Князь махнул рукою и встал. Колтовский вышел за ним.
— Ну, вот, князь, и дознались! Теперь ищи со своего ворога…
— Все мне вороги!
— Что ты? Кто все?
— Воевода этот, Матрена, Федька, скоморохи… Всех изживу!
Боярин усмехнулся.
— Ну, Федьку я на себя возьму. Поспрошаем его насчет казны, а там и на виселицу! Этого воеводу с Матрешкою, может, ты и сам доймешь, ну, а скоморох… — боярин развел руками, — много их больно, князюшка!
— Травить псами у себя на вотчине приказал, а сам бью их!
— Не перебить всех! — засмеялся боярин и сказал: — Однако не помяни лихом. Здравствуй, князь, а я пойду по Федькину душу казны искать! — и, хрипло засмеявшись, он пошел в застенок.
Князь вскочил на коня и поехал в дом Шереметева.
Пылкий князь рвал и метал в нетерпении, горя местью к воеводе рязанскому. На другой же день, ни свет, ни заря, поехал он во дворец, чтобы бить челом царю, и вдруг узнал, что царь с матушкой своей поехал к Троице, а оттуда на Угрешь на богомолье. А там столь же неожиданно для всех поехали бирючи
[46] клич кликать, девиц на царские смотрины собирать. Потянулись вереницею по Москве возки, колымаги, забегали царские слуги, размещая всех. Приехал царь, начались смотрины, не до того царю было.

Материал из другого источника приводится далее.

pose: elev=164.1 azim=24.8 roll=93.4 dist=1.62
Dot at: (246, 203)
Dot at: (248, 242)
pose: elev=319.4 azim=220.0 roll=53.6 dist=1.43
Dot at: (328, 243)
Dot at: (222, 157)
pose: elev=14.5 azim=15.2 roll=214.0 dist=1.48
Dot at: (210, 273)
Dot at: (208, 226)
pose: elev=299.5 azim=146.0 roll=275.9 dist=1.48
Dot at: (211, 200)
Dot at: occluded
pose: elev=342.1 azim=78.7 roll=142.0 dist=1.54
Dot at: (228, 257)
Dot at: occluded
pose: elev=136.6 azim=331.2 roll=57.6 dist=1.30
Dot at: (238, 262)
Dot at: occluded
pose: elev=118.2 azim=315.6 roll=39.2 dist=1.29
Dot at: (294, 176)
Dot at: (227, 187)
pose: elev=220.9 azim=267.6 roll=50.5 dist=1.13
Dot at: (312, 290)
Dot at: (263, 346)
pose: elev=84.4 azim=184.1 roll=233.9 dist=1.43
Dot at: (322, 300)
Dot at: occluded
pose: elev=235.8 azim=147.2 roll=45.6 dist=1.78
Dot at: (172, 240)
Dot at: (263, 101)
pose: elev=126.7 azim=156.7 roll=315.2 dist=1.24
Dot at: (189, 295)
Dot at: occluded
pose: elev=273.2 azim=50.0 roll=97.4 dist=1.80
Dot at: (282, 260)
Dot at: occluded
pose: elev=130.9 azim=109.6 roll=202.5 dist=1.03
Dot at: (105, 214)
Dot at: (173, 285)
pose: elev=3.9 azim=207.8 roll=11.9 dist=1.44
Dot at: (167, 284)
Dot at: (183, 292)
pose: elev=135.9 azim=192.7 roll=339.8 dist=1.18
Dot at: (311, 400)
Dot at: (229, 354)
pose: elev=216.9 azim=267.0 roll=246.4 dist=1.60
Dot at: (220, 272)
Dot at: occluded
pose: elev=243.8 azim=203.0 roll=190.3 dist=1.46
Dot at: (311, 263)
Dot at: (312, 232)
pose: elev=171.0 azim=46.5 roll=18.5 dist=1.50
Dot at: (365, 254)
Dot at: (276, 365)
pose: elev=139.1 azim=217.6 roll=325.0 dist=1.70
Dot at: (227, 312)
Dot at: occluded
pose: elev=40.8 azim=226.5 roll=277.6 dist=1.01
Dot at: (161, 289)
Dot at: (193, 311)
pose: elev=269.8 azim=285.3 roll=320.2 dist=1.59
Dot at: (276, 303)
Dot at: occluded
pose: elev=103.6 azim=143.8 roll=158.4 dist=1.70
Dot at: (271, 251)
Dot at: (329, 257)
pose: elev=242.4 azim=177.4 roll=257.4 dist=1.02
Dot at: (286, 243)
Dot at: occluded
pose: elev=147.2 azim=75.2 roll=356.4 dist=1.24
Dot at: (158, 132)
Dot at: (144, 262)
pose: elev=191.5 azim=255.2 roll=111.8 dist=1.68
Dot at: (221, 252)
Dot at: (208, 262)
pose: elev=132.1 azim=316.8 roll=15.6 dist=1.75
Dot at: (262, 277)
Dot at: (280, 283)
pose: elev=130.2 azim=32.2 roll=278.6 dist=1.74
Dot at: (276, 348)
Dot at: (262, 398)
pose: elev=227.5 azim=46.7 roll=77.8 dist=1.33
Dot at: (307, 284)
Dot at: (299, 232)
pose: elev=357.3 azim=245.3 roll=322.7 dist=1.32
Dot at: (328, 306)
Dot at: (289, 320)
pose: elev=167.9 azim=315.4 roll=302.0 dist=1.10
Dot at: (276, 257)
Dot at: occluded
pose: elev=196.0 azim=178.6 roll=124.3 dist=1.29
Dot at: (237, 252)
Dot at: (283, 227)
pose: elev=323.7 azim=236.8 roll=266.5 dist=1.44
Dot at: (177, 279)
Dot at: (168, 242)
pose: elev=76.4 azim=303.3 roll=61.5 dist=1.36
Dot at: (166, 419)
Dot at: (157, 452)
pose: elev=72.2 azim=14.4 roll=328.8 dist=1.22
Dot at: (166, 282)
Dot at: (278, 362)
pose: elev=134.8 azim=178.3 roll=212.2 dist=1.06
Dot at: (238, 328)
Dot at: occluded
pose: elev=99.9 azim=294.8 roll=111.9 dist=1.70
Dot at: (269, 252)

Кинулся князь Теряев к патриарху, тот принял его ласково, но ответил:
— Бей челом царю на том, чтобы он выдал тебе воеводу рязанского головою, а я в стороне. У меня дела государские.
А тем временем дочь боярина князя Владимира Тимофеевича Долгорукова, княжну Марию Владимировну, на верх взяли и царской невестой нарекли.
Не медлил царь, и скоро была назначена свадьба.
Поскакал бы на Рязань князь Теряев и с глазу на глаз переведался бы с воеводою, если бы не удержали его Шереметев да жена. Для исхода своей тревоги взялся он за постройку и стал выводить палаты на Москве-реке, недалеко от Немецкой слободы. Из слободы вызвались помогать ему чертежник да кровельщик, и действительно на удивление всем строились пышные хоромы князя. В три этажа выводил немчин терем, а за ним смыкалась церковь маленькая, а там летник да бани, да службы, да клети, да кладовки, да подклети. Наконец садовник, тоже из Немецкой слободы, наметил богатый сад с прудом и фонтаном.